Prompting Forgetting: Unlearning in GANs via Textual Guidance
Piyush Nagasubramaniam, Neeraj Karamchandani, Chen Wu, Sencun Zhu
TL;DR
This work addresses selective forgetting in GANs by proposing Text-to-Unlearn, a text-guided, cross-modal framework that unlearns concepts from a pre-trained GAN without access to the original data. It adopts a directional unlearning strategy that first computes a reference direction $\vec{i}$ in the CLIP embedding space using latent pairs, then fine-tunes a trainable generator $G_t$ along this direction with a frozen reference $G_f$ and a latent mapper $M_p$, guided by losses including $\mathcal{L}_{dir}$, $\mathcal{L}_{LPIPS}$, and $\mathcal{L}_{id}$. A key contribution is the degree of unlearning metric $\gamma$, based on Wasserstein-1 distance between image-text score distributions from state-of-the-art visual-language models, enabling scalable, quantitative evaluation of unlearning across in-domain and out-of-domain data. The results show effective, disentangled unlearning for features and expressions while preserving other capabilities, with a demonstrated robustness over baselines and a clear pathway for future debiasing of VLMs and extending to broader GAN families. The method offers a practical, dataset-free approach to model governance for high-resolution face generation and other sensitive content domains.
Abstract
State-of-the-art generative models exhibit powerful image-generation capabilities, introducing various ethical and legal challenges to service providers hosting these models.

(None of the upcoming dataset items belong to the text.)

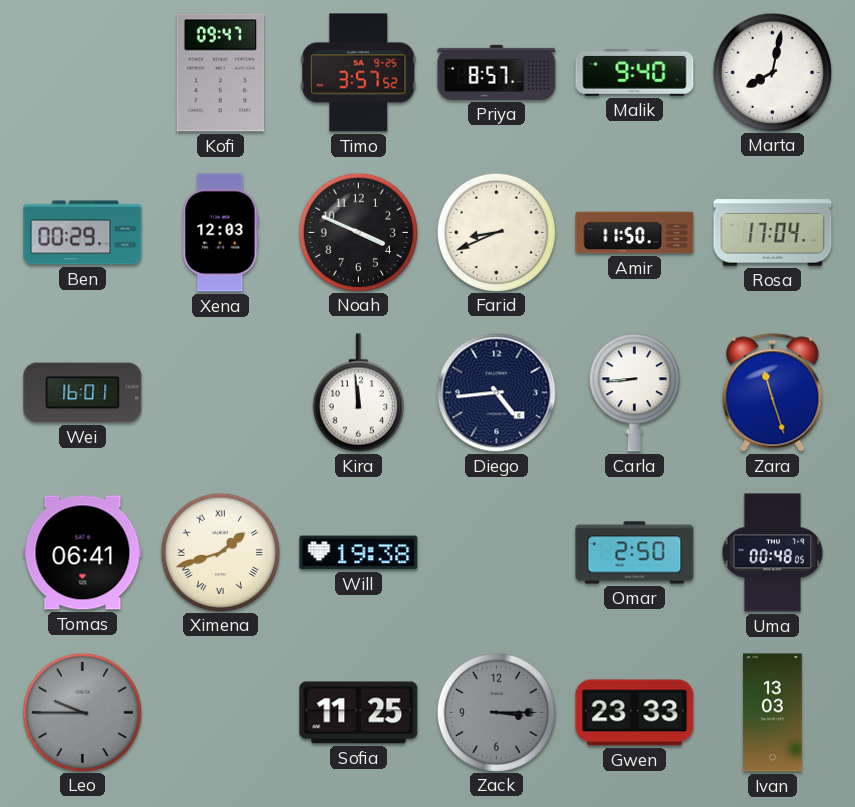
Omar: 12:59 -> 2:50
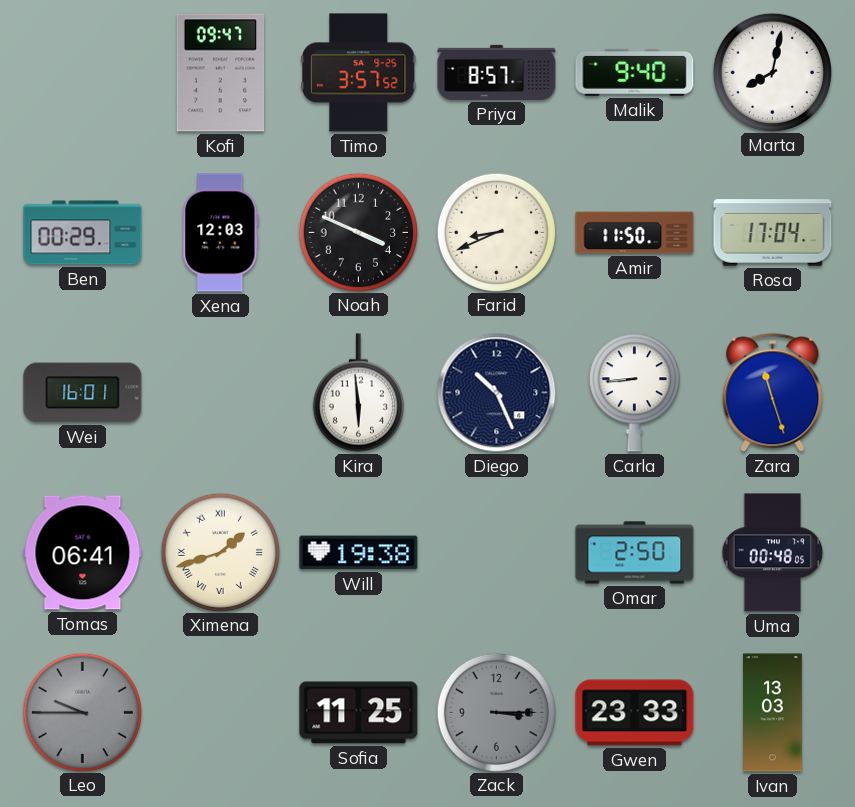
Kira: 11:59 -> 5:59
Diego: 4:44 -> 10:26
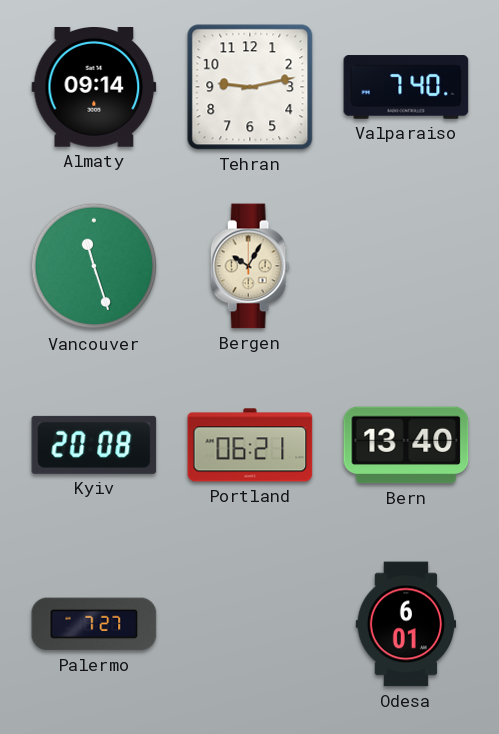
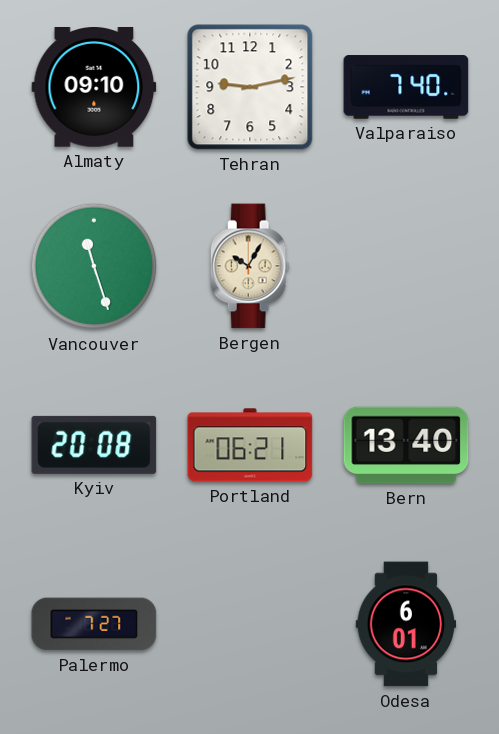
Almaty: 09:14 -> 09:10
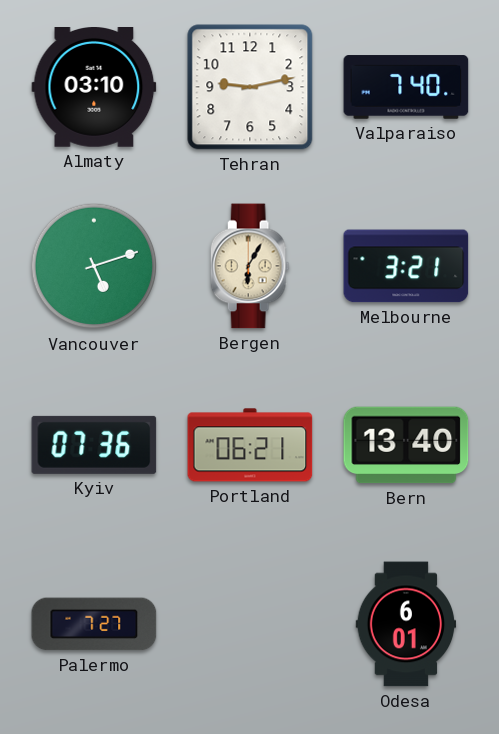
Almaty: 09:10 -> 03:10
Vancouver: 11:27 -> 5:12
Bergen: 10:05 -> 6:05
Melbourne: none -> 3:21
Kyiv: 20:08 -> 07:36
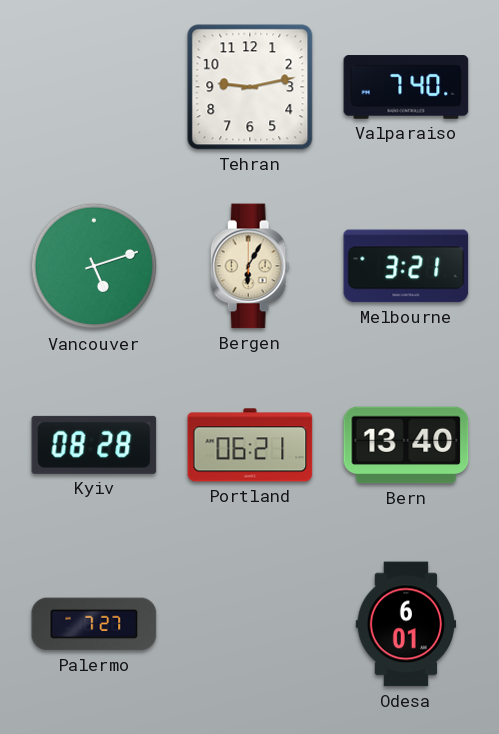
Almaty: 03:10 -> none
Kyiv: 07:36 -> 08:28
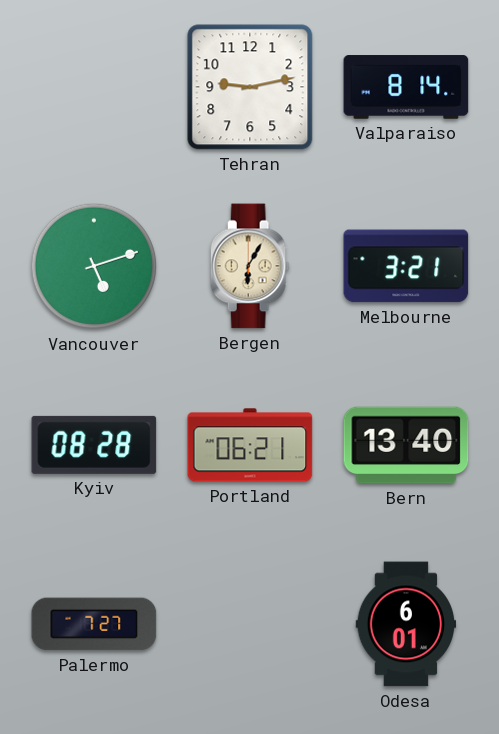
Valparaiso: 7:40 -> 8:14
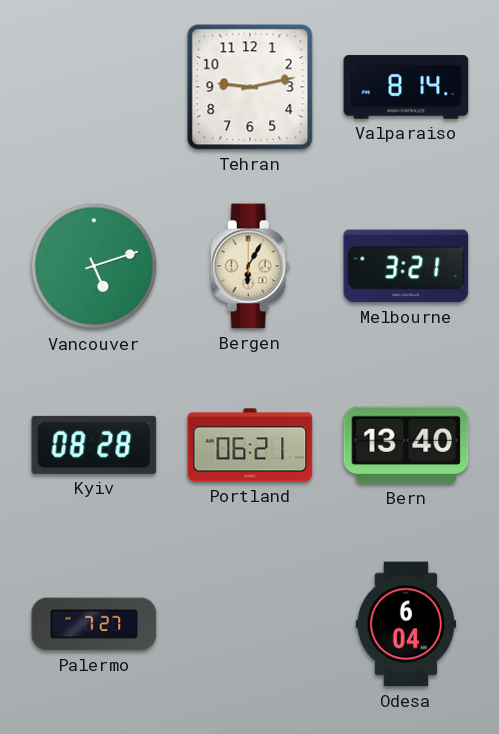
Odesa: 6:01 -> 6:04
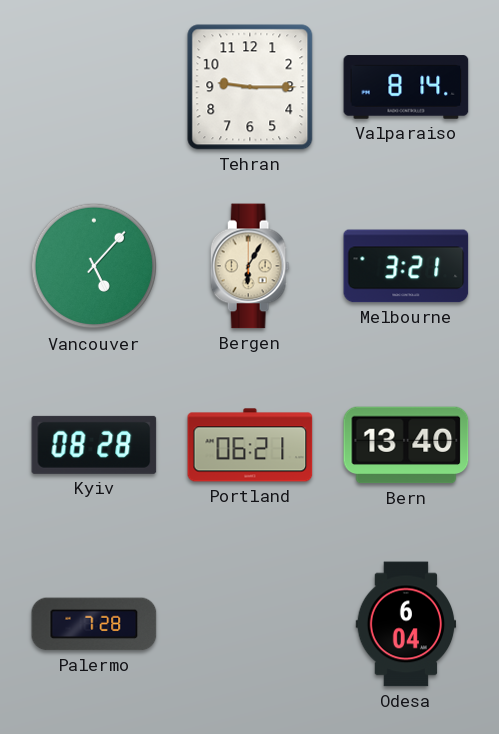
Tehran: 9:13 -> 9:15
Vancouver: 5:12 -> 5:07
Palermo: 7:27 -> 7:28
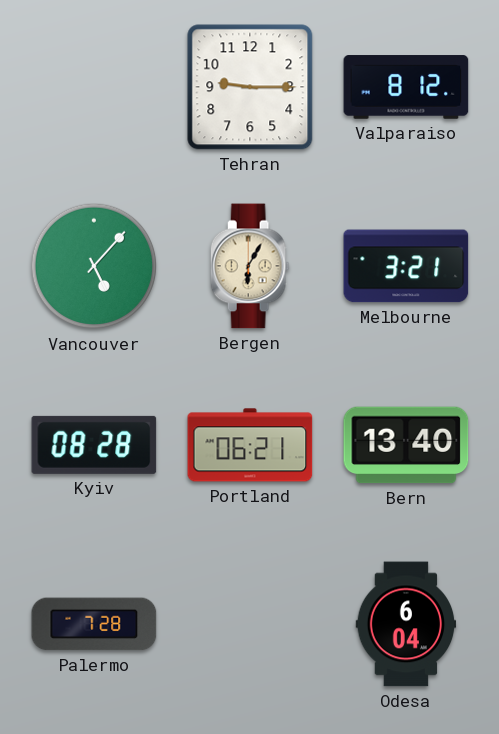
Valparaiso: 8:14 -> 8:12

Consequently, Content Removal Techniques (CRTs) have emerged as a growing area of research to control outputs without full-scale retraining. Recent work has explored the use of Machine Unlearning in generative models to address content removal. However, the focus of such research has been on diffusion models, and unlearning in Generative Adversarial Networks (GANs) has remained largely unexplored. We address this gap by proposing Text-to-Unlearn, a novel framework that selectively unlearns concepts from pre-trained GANs using only text prompts, enabling feature unlearning, identity unlearning, and fine-grained tasks like expression and multi-attribute removal in models trained on human faces. Leveraging natural language descriptions, our approach guides the unlearning process without requiring additional datasets or supervised fine-tuning, offering a scalable and efficient solution. To evaluate its effectiveness, we introduce an automatic unlearning assessment method adapted from state-of-the-art image-text alignment metrics, providing a comprehensive analysis of the unlearning methodology. To our knowledge, Text-to-Unlearn is the first cross-modal unlearning framework for GANs, representing a flexible and efficient advancement in managing generative model behavior.